**Aim of the task:** Nothing but the pictures may be dropped; the rest of the listing is to be written out exactly.

#####

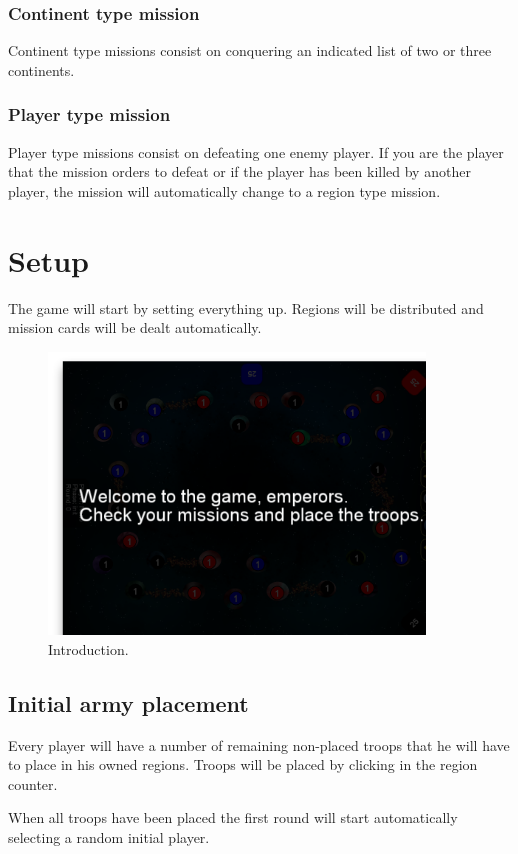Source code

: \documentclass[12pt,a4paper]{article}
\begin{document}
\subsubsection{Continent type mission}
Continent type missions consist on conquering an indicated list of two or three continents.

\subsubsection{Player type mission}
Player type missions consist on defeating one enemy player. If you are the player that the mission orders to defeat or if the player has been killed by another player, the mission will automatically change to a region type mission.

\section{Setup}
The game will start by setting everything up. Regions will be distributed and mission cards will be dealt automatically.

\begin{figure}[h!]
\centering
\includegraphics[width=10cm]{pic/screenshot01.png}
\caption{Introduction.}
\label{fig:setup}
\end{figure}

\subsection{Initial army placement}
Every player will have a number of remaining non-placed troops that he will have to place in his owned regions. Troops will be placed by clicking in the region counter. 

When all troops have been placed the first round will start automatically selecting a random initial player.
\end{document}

#####

**Output of the exercise:**
Source code

: \documentclass[12pt,a4paper]{article}
\begin{document}
\subsubsection{Continent type mission}
Continent type missions consist on conquering an indicated list of two or three continents.

\subsubsection{Player type mission}
Player type missions consist on defeating one enemy player. If you are the player that the mission orders to defeat or if the player has been killed by another player, the mission will automatically change to a region type mission.

\section{Setup}
The game will start by setting everything up. Regions will be distributed and mission cards will be dealt automatically.

\begin{figure}[h!]
\centering
\includegraphics[width=10cm]{pic/screenshot01.png}
\caption{Introduction.}
\label{fig:setup}
\end{figure}

\subsection{Initial army placement}
Every player will have a number of remaining non-placed troops that he will have to place in his owned regions. Troops will be placed by clicking in the region counter. 

When all troops have been placed the first round will start automatically selecting a random initial player.
\end{document}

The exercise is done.